=== Begin Enclosure ===
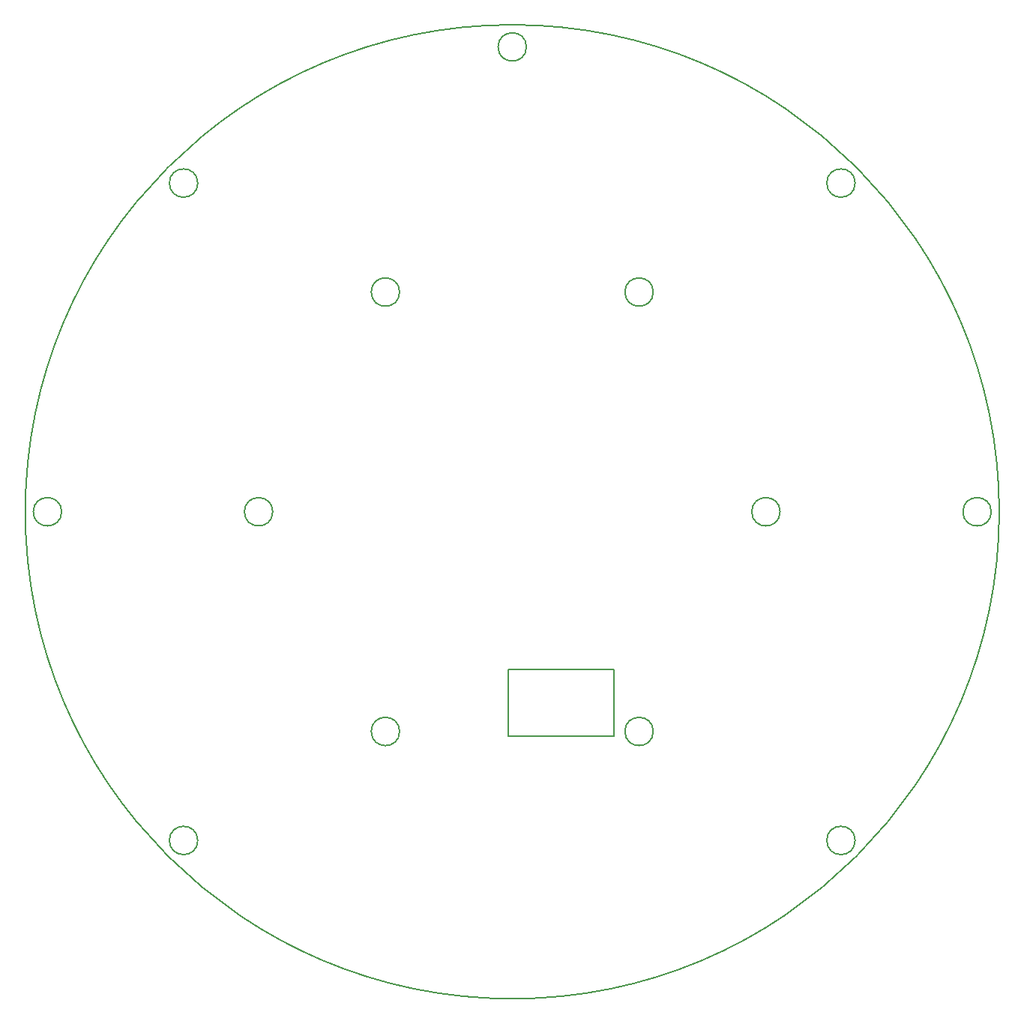
<source format=gbr>
%TF.GenerationSoftware,KiCad,Pcbnew,7.0.11*%
%TF.CreationDate,2025-01-20T01:56:26+09:00*%
%TF.ProjectId,Main,4d61696e-2e6b-4696-9361-645f70636258,rev?*%
%TF.SameCoordinates,Original*%
%TF.FileFunction,Profile,NP*%
%FSLAX46Y46*%
G04 Gerber Fmt 4.6, Leading zero omitted, Abs format (unit mm)*
G04 Created by KiCad (PCBNEW 7.0.11) date 2025-01-20 01:56:26*
%MOMM*%
%LPD*%
G01*
G04 APERTURE LIST*
%TA.AperFunction,Profile*%
%ADD10C,0.200000*%
%TD*%
G04 APERTURE END LIST*
D10*
X207425394Y-101599872D02*
G75*
G03*
X97425392Y-101599872I-55000001J0D01*
G01*
X97425392Y-101599872D02*
G75*
G03*
X207425394Y-101599872I55000001J0D01*
G01*
X101525393Y-101599872D02*
G75*
G03*
X98325393Y-101599872I-1600000J0D01*
G01*
X98325393Y-101599872D02*
G75*
G03*
X101525393Y-101599872I1600000J0D01*
G01*
X125374386Y-101599744D02*
G75*
G03*
X122174386Y-101599744I-1600000J0D01*
G01*
X122174386Y-101599744D02*
G75*
G03*
X125374386Y-101599744I1600000J0D01*
G01*
X139700000Y-76787308D02*
G75*
G03*
X136500000Y-76787308I-1600000J0D01*
G01*
X136500000Y-76787308D02*
G75*
G03*
X139700000Y-76787308I1600000J0D01*
G01*
X116902287Y-138722978D02*
G75*
G03*
X113702287Y-138722978I-1600000J0D01*
G01*
X113702287Y-138722978D02*
G75*
G03*
X116902287Y-138722978I1600000J0D01*
G01*
X206525393Y-101599872D02*
G75*
G03*
X203325393Y-101599872I-1600000J0D01*
G01*
X203325393Y-101599872D02*
G75*
G03*
X206525393Y-101599872I1600000J0D01*
G01*
X139699779Y-126412308D02*
G75*
G03*
X136499779Y-126412308I-1600000J0D01*
G01*
X136499779Y-126412308D02*
G75*
G03*
X139699779Y-126412308I1600000J0D01*
G01*
X116902287Y-64476766D02*
G75*
G03*
X113702287Y-64476766I-1600000J0D01*
G01*
X113702287Y-64476766D02*
G75*
G03*
X116902287Y-64476766I1600000J0D01*
G01*
X168350786Y-126412436D02*
G75*
G03*
X165150786Y-126412436I-1600000J0D01*
G01*
X165150786Y-126412436D02*
G75*
G03*
X168350786Y-126412436I1600000J0D01*
G01*
X182676400Y-101600000D02*
G75*
G03*
X179476400Y-101600000I-1600000J0D01*
G01*
X179476400Y-101600000D02*
G75*
G03*
X182676400Y-101600000I1600000J0D01*
G01*
X191148499Y-138722978D02*
G75*
G03*
X187948499Y-138722978I-1600000J0D01*
G01*
X187948499Y-138722978D02*
G75*
G03*
X191148499Y-138722978I1600000J0D01*
G01*
X191148499Y-64476766D02*
G75*
G03*
X187948499Y-64476766I-1600000J0D01*
G01*
X187948499Y-64476766D02*
G75*
G03*
X191148499Y-64476766I1600000J0D01*
G01*
X152000000Y-119420000D02*
X163940000Y-119420000D01*
X163940000Y-126940000D01*
X152000000Y-126940000D01*
X152000000Y-119420000D01*
X168351007Y-76787436D02*
G75*
G03*
X165151007Y-76787436I-1600000J0D01*
G01*
X165151007Y-76787436D02*
G75*
G03*
X168351007Y-76787436I1600000J0D01*
G01*
X154025393Y-49099872D02*
G75*
G03*
X150825393Y-49099872I-1600000J0D01*
G01*
X150825393Y-49099872D02*
G75*
G03*
X154025393Y-49099872I1600000J0D01*
G01*
M02*

</source>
=== End Enclosure ===
WHAT IS EXPECTED:
All of the data, minus its pictures, should be repeated exactly.

OUTPUT FOR THIS EXERCISE:
<source format=gbr>
%TF.GenerationSoftware,KiCad,Pcbnew,7.0.11*%
%TF.CreationDate,2025-01-20T01:56:26+09:00*%
%TF.ProjectId,Main,4d61696e-2e6b-4696-9361-645f70636258,rev?*%
%TF.SameCoordinates,Original*%
%TF.FileFunction,Profile,NP*%
%FSLAX46Y46*%
G04 Gerber Fmt 4.6, Leading zero omitted, Abs format (unit mm)*
G04 Created by KiCad (PCBNEW 7.0.11) date 2025-01-20 01:56:26*
%MOMM*%
%LPD*%
G01*
G04 APERTURE LIST*
%TA.AperFunction,Profile*%
%ADD10C,0.200000*%
%TD*%
G04 APERTURE END LIST*
D10*
X207425394Y-101599872D02*
G75*
G03*
X97425392Y-101599872I-55000001J0D01*
G01*
X97425392Y-101599872D02*
G75*
G03*
X207425394Y-101599872I55000001J0D01*
G01*
X101525393Y-101599872D02*
G75*
G03*
X98325393Y-101599872I-1600000J0D01*
G01*
X98325393Y-101599872D02*
G75*
G03*
X101525393Y-101599872I1600000J0D01*
G01*
X125374386Y-101599744D02*
G75*
G03*
X122174386Y-101599744I-1600000J0D01*
G01*
X122174386Y-101599744D02*
G75*
G03*
X125374386Y-101599744I1600000J0D01*
G01*
X139700000Y-76787308D02*
G75*
G03*
X136500000Y-76787308I-1600000J0D01*
G01*
X136500000Y-76787308D02*
G75*
G03*
X139700000Y-76787308I1600000J0D01*
G01*
X116902287Y-138722978D02*
G75*
G03*
X113702287Y-138722978I-1600000J0D01*
G01*
X113702287Y-138722978D02*
G75*
G03*
X116902287Y-138722978I1600000J0D01*
G01*
X206525393Y-101599872D02*
G75*
G03*
X203325393Y-101599872I-1600000J0D01*
G01*
X203325393Y-101599872D02*
G75*
G03*
X206525393Y-101599872I1600000J0D01*
G01*
X139699779Y-126412308D02*
G75*
G03*
X136499779Y-126412308I-1600000J0D01*
G01*
X136499779Y-126412308D02*
G75*
G03*
X139699779Y-126412308I1600000J0D01*
G01*
X116902287Y-64476766D02*
G75*
G03*
X113702287Y-64476766I-1600000J0D01*
G01*
X113702287Y-64476766D02*
G75*
G03*
X116902287Y-64476766I1600000J0D01*
G01*
X168350786Y-126412436D02*
G75*
G03*
X165150786Y-126412436I-1600000J0D01*
G01*
X165150786Y-126412436D02*
G75*
G03*
X168350786Y-126412436I1600000J0D01*
G01*
X182676400Y-101600000D02*
G75*
G03*
X179476400Y-101600000I-1600000J0D01*
G01*
X179476400Y-101600000D02*
G75*
G03*
X182676400Y-101600000I1600000J0D01*
G01*
X191148499Y-138722978D02*
G75*
G03*
X187948499Y-138722978I-1600000J0D01*
G01*
X187948499Y-138722978D02*
G75*
G03*
X191148499Y-138722978I1600000J0D01*
G01*
X191148499Y-64476766D02*
G75*
G03*
X187948499Y-64476766I-1600000J0D01*
G01*
X187948499Y-64476766D02*
G75*
G03*
X191148499Y-64476766I1600000J0D01*
G01*
X152000000Y-119420000D02*
X163940000Y-119420000D01*
X163940000Y-126940000D01*
X152000000Y-126940000D01*
X152000000Y-119420000D01*
X168351007Y-76787436D02*
G75*
G03*
X165151007Y-76787436I-1600000J0D01*
G01*
X165151007Y-76787436D02*
G75*
G03*
X168351007Y-76787436I1600000J0D01*
G01*
X154025393Y-49099872D02*
G75*
G03*
X150825393Y-49099872I-1600000J0D01*
G01*
X150825393Y-49099872D02*
G75*
G03*
X154025393Y-49099872I1600000J0D01*
G01*
M02*

</source>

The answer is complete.